Приезжая дама, исполняя пожелания моих родителей, принялась расписывать все прелести затворничества, потом опустила руку в карман, собираясь вручить мне письмо моей матери. К счастью, она забыла взять его с собой. Ее сын тут же вызвался принести письмо. Не успел он договорить, как я уже все поняла и, страшно обрадовавшись, поблагодарила его взглядом, чувствуя, что на этот раз в поощрении нуждается он, так и впившийся в меня глазами.
Наконец, исчерпав скучные свои нравоучения, посетительница удалилась, пообещав прислать письмо с сыном, а я поспешила к себе, чтобы без помех дать волю чувствам и насладиться ими, то и дело вызывая в воображении образ моего победителя. Вернулась я к действительности уже не той, какой была прежде, менее живой и вертлявой, зато более небрежной и рассеянной, не то чтоб утратив былую веселость, но реже ее проявляя. Я втайне вкушала не изведанную до тех пор усладу так самозабвенно, что прежние развлечения отступили в тень, и забывала все на свете, предаваясь мечтам.
И вот, дорогая моя, молодой человек возвращается. Он просит позволения повидать меня. В приемную меня сопровождает монахиня. Как я тогда ее ненавидела! Но случай всегда преданно служил мне. К моей монахине подходит за какими-то разъяснениями послушница, мы с моим новым знакомцем на секунду остаемся без присмотра и торопимся этим воспользоваться — ведь желания наши совпадают. Вместе с письмом он искусно передает мне записку, пожатием руки давая понять, что ее нужно припрятать. Ответным пожатием я сказала ему, что все поняла, но при этом невольно залилась румянцем; желая меня ободрить, плут поцеловал мне руку. Как ни забавно, его поцелуй и впрямь почти рассеял мое смущение, но в самою интересную для нас минуту моя докучливая спутница, монахиня, повернула к нам голову и уловила выражение страсти на лице молодого человека и полную благорасположенность к нему — на моем. И щеки ее стали багроветь как раз тогда, когда мои почти обрели свой обычный цвет.
„Сударь, — сказала она, отводя меня от решетки, — такого поручения ваша матушка вам не давала“. — „Вы правы, достопочтенная сестра, — ответил он, — зато я получил его от этой прелестной ручки и от собственной юности. Я не думал, что, повинуясь им, совершаю дурной поступок“. — „А что касается меня, святая сестра, — заявила я, — то я попросту не успела остановить этого господина“. — „Ступайте, мадемуазель, — приказала она, — звонят к вечерне, вам полезно пойти и помолиться“.
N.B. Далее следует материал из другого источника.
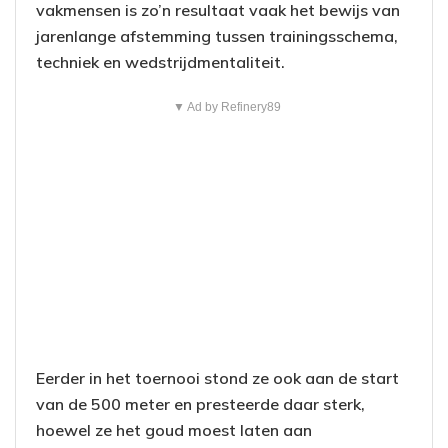
vakmensen is zo’n resultaat vaak het bewijs van
jarenlange afstemming tussen trainingsschema,
techniek en wedstrijdmentaliteit.
▼ Ad by Refinery89
Eerder in het toernooi stond ze ook aan de start
van de 500 meter en presteerde daar sterk,
hoewel ze het goud moest laten aan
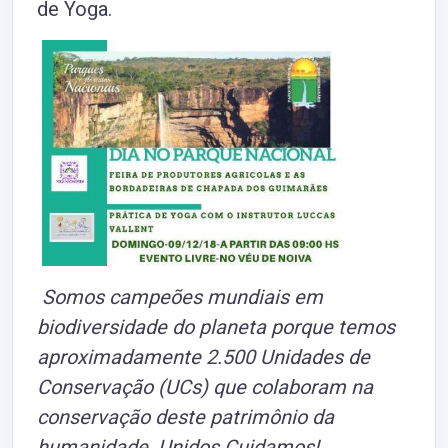
de Yoga.
Somos campeões mundiais em
biodiversidade do planeta porque temos
aproximadamente 2.500 Unidades de
Conservação (UCs) que colaboram na
conservação deste patrimônio da
humanidade. Unidos Cuidamos!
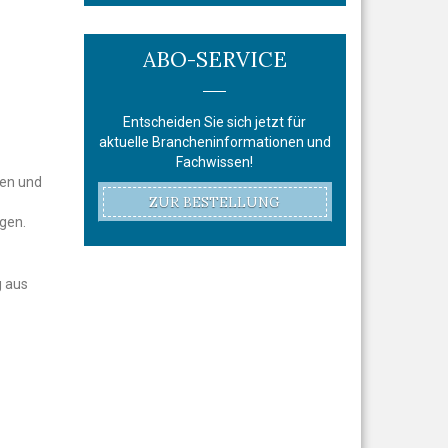
ABO-SERVICE
Entscheiden Sie sich jetzt für
aktuelle Brancheninformationen und
Fachwissen!
ren und
ZUR BESTELLUNG
ngen.
g aus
Я сделала реверанс, но сквозь мой отменно скромный вид проглядывало такое довольство поклонником, что он не мог этого не заметить, и ушла, полная не столько тревоги, сколько любопытства: мне хотелось узнать, чем же кончится мое похождение, и не терпелось прочитать записку. Она мне показалась восхитительной; возможно, так оно и было. Я хранила ее как сокровище и тысячу раз на дню услаждала ею свое тщеславие. К себе я стала относиться как к персоне весьма необыкновенной; стоило мне прикоснуться к записке — и по телу моему пробегал сладостный трепет, я сразу вырастала в собственных глазах. С того дня я все время была под строгим надзором, но тут умерла моя сестра, и меня взяли из обители, вернули мне свободу. Мой возлюбленный получил возможность встречаться со мною. Новое положение кружило мне голову, самые непримечательные визиты доставляли нешуточную радость, любой пустяк становился если не событием, то по меньшей мере происшествием, даже моя любовь все разгоралась, дня не хватало, чтобы до конца исчерпать переполнявшее меня блаженство.